PyViT-FUSE: A Foundation Model for Multi-Sensor Earth Observation Data
Manuel Weber, Carly Beneke
TL;DR
PyViT-FUSE tackles the fusion of multi-sensor EO data across arbitrary bands and resolutions by learning a band-aware embedding via an attention-based fusion and a pyramidal Vision Transformer. It relies on a decoder-free SwAV self-supervised objective with band-drop augmentation, enabling cross-band generalization without pixel-space reconstruction on an Area of View (AOV) of size $H \times W$. Key contributions include a three-part architecture (Input Module, Fusion Module, Pyramidal ViT), interpretable attention maps that visualize band importance, and a demonstration on PV segmentation showing performance gains as additional modalities are incorporated. This approach enables flexible, scalable fusion of heterogeneous satellite data with practical benefits for downstream tasks under cloud cover and data sparsity.
Abstract
We propose PyViT-FUSE, a foundation model for earth observation data explicitly designed to handle multi-modal imagery by learning to fuse an arbitrary number of mixed-resolution input bands into a single representation through an attention mechanism.
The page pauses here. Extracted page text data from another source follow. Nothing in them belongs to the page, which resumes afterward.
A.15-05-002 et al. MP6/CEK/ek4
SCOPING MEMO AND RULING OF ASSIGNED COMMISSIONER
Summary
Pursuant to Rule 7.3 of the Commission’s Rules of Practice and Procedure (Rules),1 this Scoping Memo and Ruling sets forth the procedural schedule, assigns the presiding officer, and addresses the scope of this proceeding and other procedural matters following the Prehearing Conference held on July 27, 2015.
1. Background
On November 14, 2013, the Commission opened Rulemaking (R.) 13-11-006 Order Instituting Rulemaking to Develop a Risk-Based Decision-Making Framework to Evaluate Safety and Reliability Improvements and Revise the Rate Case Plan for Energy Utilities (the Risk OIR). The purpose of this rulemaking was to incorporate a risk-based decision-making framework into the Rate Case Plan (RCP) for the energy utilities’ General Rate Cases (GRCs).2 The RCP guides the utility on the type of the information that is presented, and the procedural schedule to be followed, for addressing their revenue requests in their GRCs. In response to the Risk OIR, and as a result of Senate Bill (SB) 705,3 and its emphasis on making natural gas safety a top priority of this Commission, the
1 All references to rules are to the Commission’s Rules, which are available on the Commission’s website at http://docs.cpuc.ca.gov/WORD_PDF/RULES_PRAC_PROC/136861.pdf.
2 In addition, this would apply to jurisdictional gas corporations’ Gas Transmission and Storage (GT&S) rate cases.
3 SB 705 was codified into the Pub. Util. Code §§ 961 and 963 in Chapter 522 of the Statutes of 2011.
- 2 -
The learned patch tokens are further processed by a stack of vision transformers with a novel pyramidal structure. We train the model on a globally sampled dataset in a self-supervised manner, leveraging core concepts of the SwAV algorithm. We show the interpretability of the fusion mechanism by visualization of the attention scores and the models applicability to downstream tasks.